- _Aim_:
Reproduce the material below with every "scientific name" renamed "binomial name" and all other text left unchanged.

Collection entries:

╭──

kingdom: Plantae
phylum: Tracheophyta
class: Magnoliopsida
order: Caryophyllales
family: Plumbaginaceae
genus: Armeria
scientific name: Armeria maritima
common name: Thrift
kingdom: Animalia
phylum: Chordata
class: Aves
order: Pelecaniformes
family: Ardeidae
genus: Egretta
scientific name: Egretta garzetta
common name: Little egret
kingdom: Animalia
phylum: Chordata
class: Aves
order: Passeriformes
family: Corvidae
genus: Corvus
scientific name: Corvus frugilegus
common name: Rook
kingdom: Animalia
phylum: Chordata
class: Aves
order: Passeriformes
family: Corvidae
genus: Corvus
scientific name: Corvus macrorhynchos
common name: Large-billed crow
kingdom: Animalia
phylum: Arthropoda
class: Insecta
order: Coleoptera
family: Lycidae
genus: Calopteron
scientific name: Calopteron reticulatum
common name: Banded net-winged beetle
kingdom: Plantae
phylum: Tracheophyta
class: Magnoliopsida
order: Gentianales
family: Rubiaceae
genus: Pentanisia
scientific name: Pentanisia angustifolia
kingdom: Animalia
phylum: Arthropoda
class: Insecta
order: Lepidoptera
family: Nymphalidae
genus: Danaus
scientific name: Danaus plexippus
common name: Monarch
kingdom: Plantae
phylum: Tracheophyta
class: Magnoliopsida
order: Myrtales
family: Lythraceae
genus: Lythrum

╰──

- _Final result_:
kingdom: Plantae
phylum: Tracheophyta
class: Magnoliopsida
order: Caryophyllales
family: Plumbaginaceae
genus: Armeria
binomial name: Armeria maritima
common name: Thrift
kingdom: Animalia
phylum: Chordata
class: Aves
order: Pelecaniformes
family: Ardeidae
genus: Egretta
binomial name: Egretta garzetta
common name: Little egret
kingdom: Animalia
phylum: Chordata
class: Aves
order: Passeriformes
family: Corvidae
genus: Corvus
binomial name: Corvus frugilegus
common name: Rook
kingdom: Animalia
phylum: Chordata
class: Aves
order: Passeriformes
family: Corvidae
genus: Corvus
binomial name: Corvus macrorhynchos
common name: Large-billed crow
kingdom: Animalia
phylum: Arthropoda
class: Insecta
order: Coleoptera
family: Lycidae
genus: Calopteron
binomial name: Calopteron reticulatum
common name: Banded net-winged beetle
kingdom: Plantae
phylum: Tracheophyta
class: Magnoliopsida
order: Gentianales
family: Rubiaceae
genus: Pentanisia
binomial name: Pentanisia angustifolia
kingdom: Animalia
phylum: Arthropoda
class: Insecta
order: Lepidoptera
family: Nymphalidae
genus: Danaus
binomial name: Danaus plexippus
common name: Monarch
kingdom: Plantae
phylum: Tracheophyta
class: Magnoliopsida
order: Myrtales
family: Lythraceae
genus: Lythrum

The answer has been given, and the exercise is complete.